(Data items)
"""

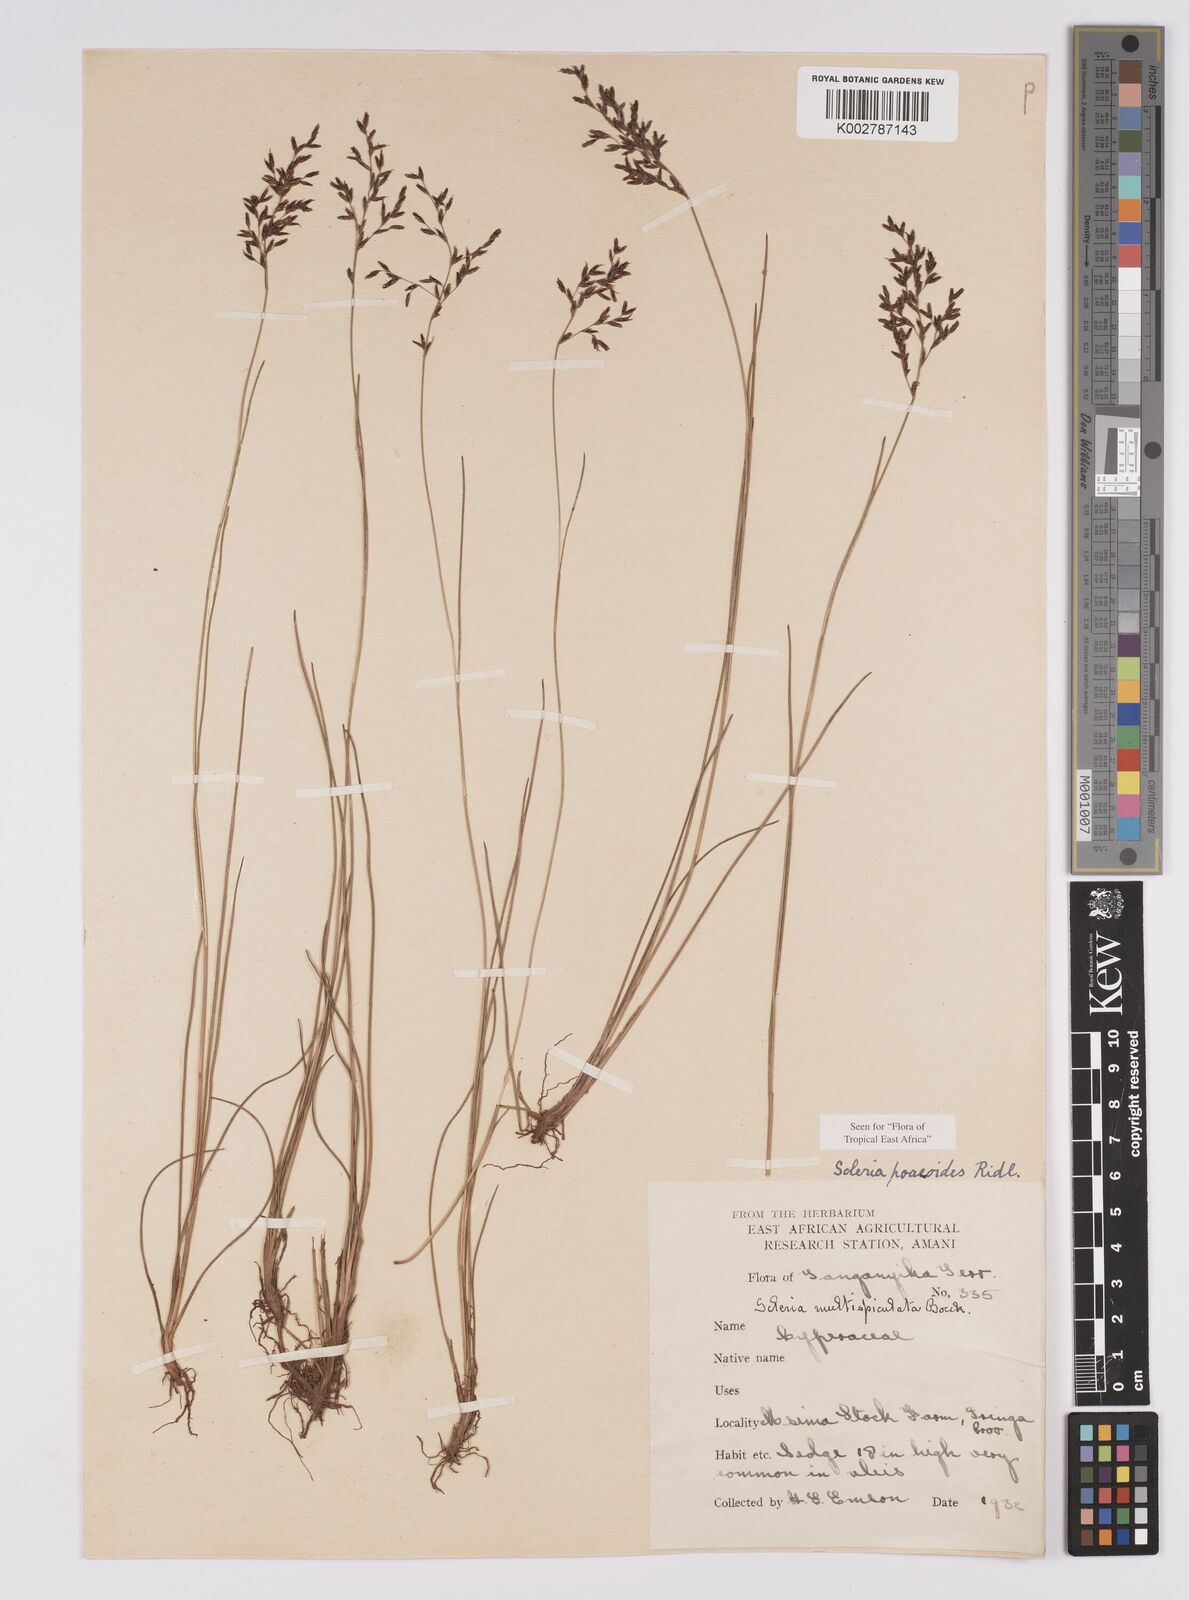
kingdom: Plantae
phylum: Tracheophyta
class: Liliopsida
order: Poales
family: Cyperaceae
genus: Scleria
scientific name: Scleria pooides
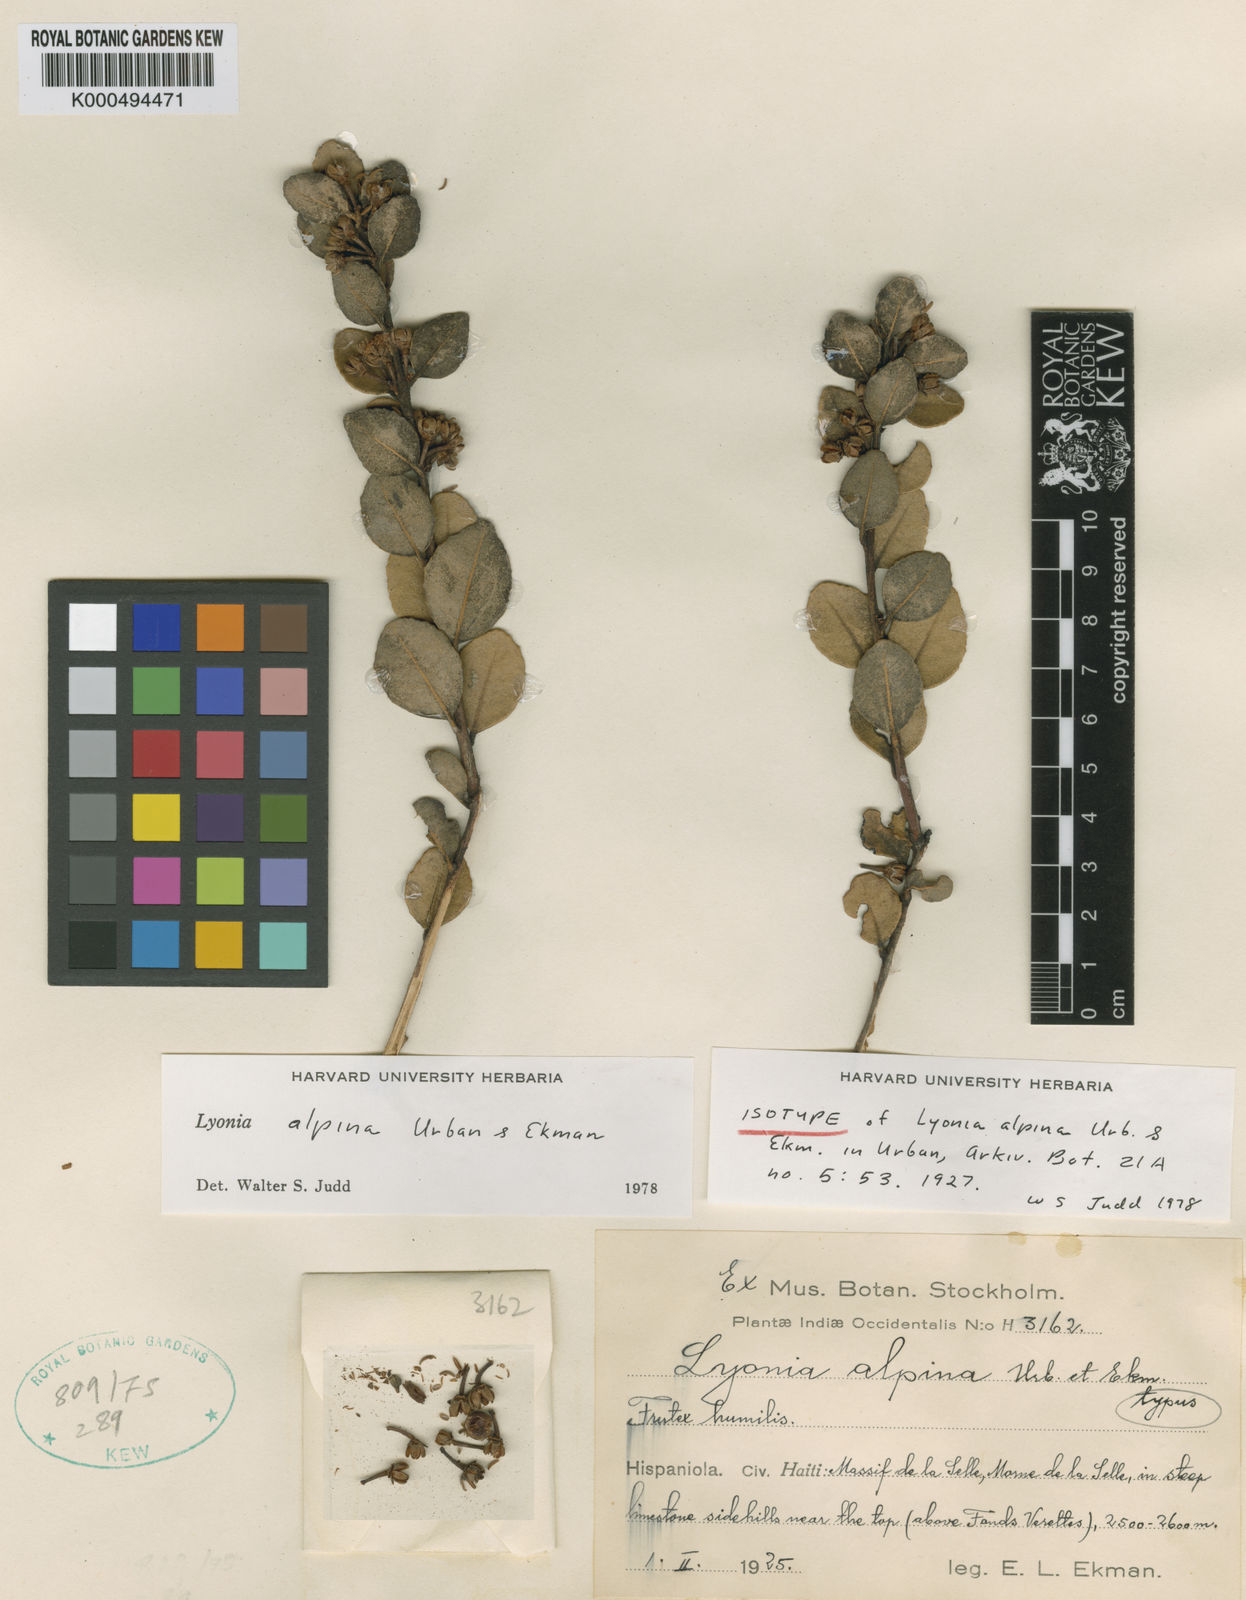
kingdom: Plantae
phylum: Tracheophyta
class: Magnoliopsida
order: Ericales
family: Ericaceae
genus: Lyonia
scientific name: Lyonia alpina
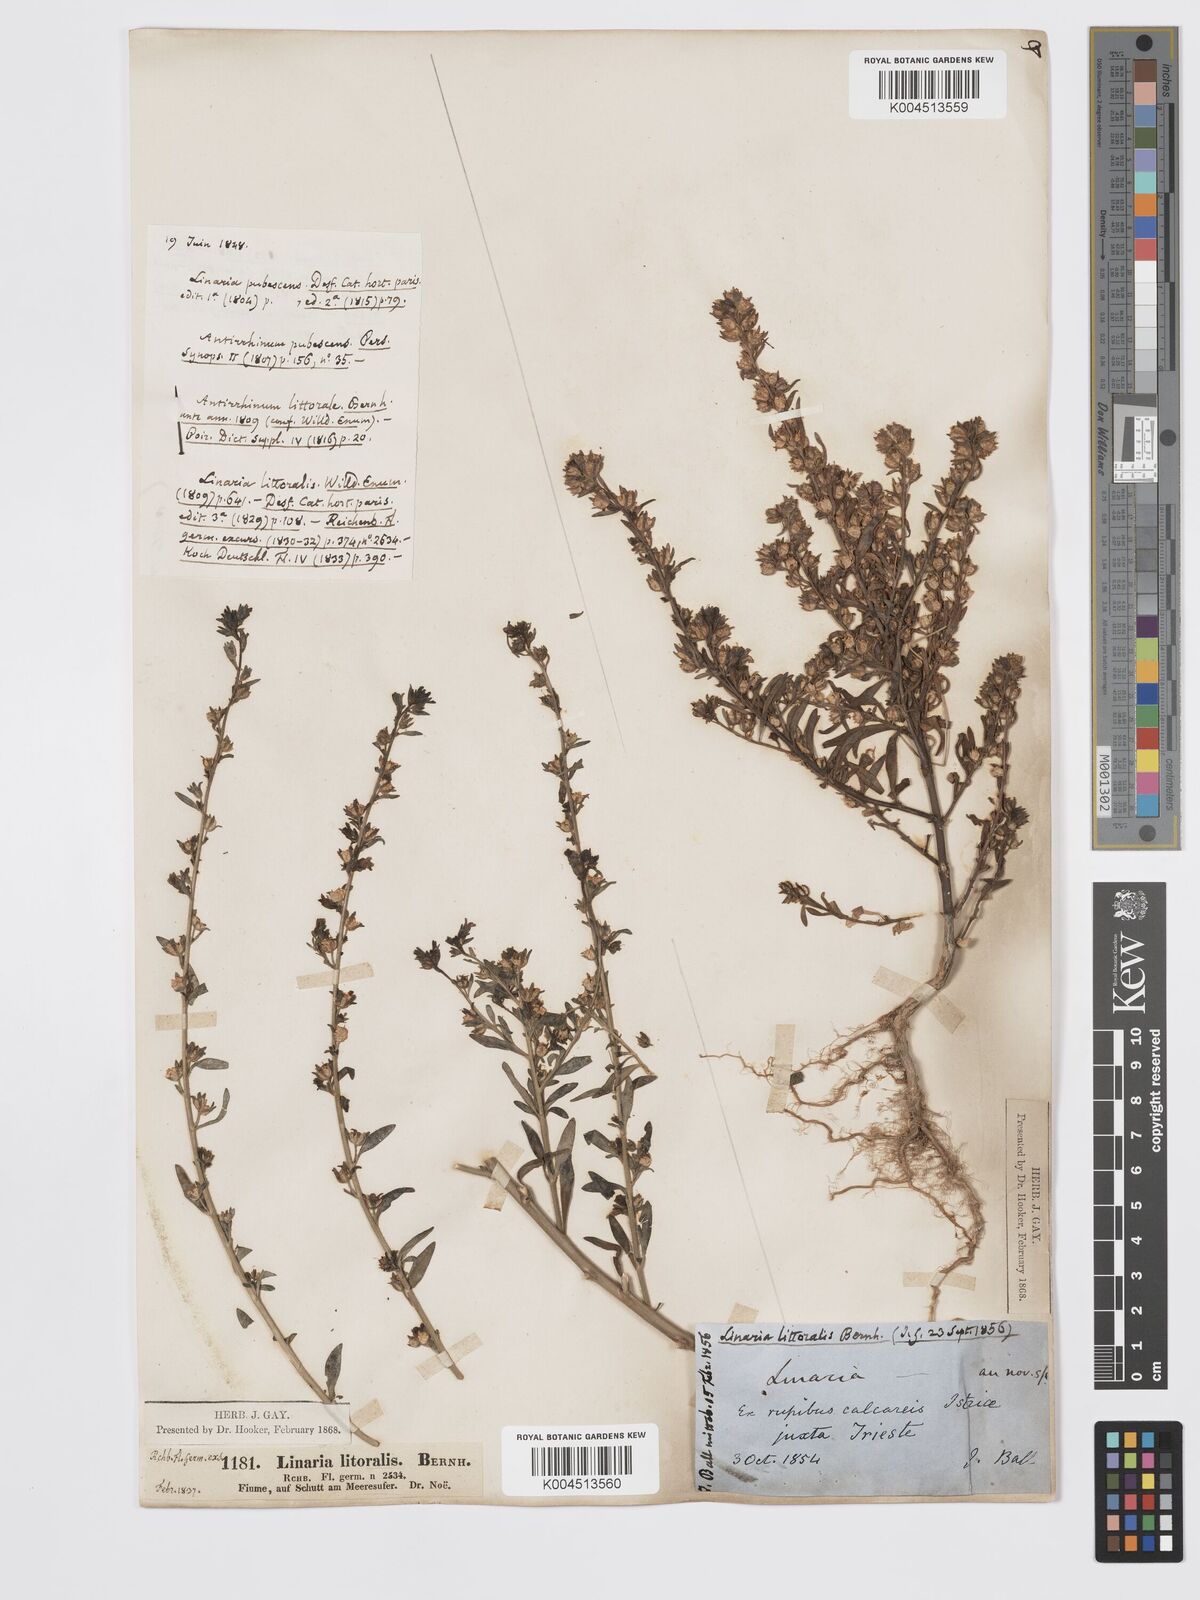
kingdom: Plantae
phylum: Tracheophyta
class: Magnoliopsida
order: Lamiales
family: Plantaginaceae
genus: Chaenorhinum
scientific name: Chaenorhinum minus
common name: Dwarf snapdragon
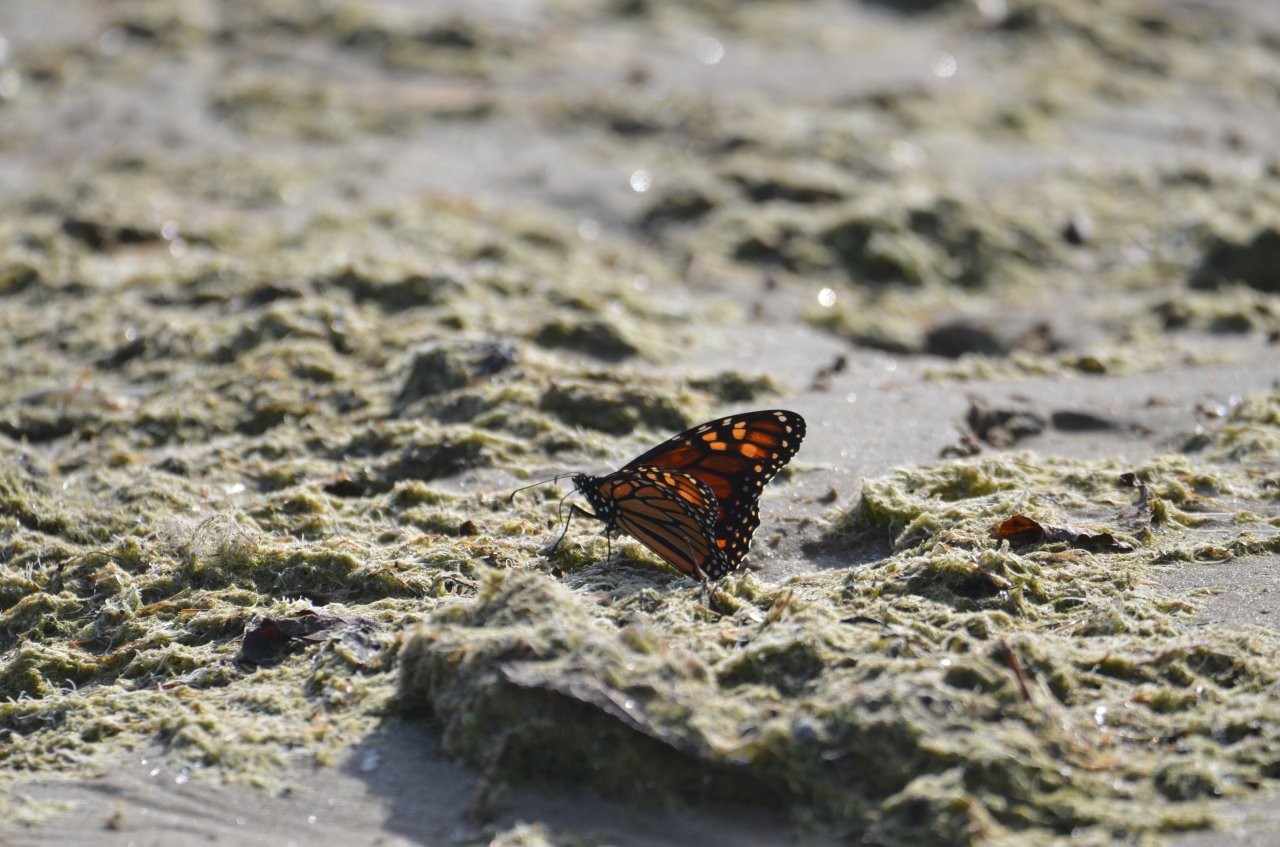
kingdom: Animalia
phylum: Arthropoda
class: Insecta
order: Lepidoptera
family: Nymphalidae
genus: Danaus
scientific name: Danaus plexippus
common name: Monarch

"""

**What this task involves**. Switch each "scientific name" in the listing to "binomial name" and write out all the lines again with nothing else changed. Leave the pictures out of your answer.

**Exercise result**.
kingdom: Plantae
phylum: Tracheophyta
class: Liliopsida
order: Poales
family: Cyperaceae
genus: Scleria
binomial name: Scleria pooides
kingdom: Plantae
phylum: Tracheophyta
class: Magnoliopsida
order: Ericales
family: Ericaceae
genus: Lyonia
binomial name: Lyonia alpina
kingdom: Plantae
phylum: Tracheophyta
class: Magnoliopsida
order: Lamiales
family: Plantaginaceae
genus: Chaenorhinum
binomial name: Chaenorhinum minus
common name: Dwarf snapdragon
kingdom: Animalia
phylum: Arthropoda
class: Insecta
order: Lepidoptera
family: Nymphalidae
genus: Danaus
binomial name: Danaus plexippus
common name: Monarch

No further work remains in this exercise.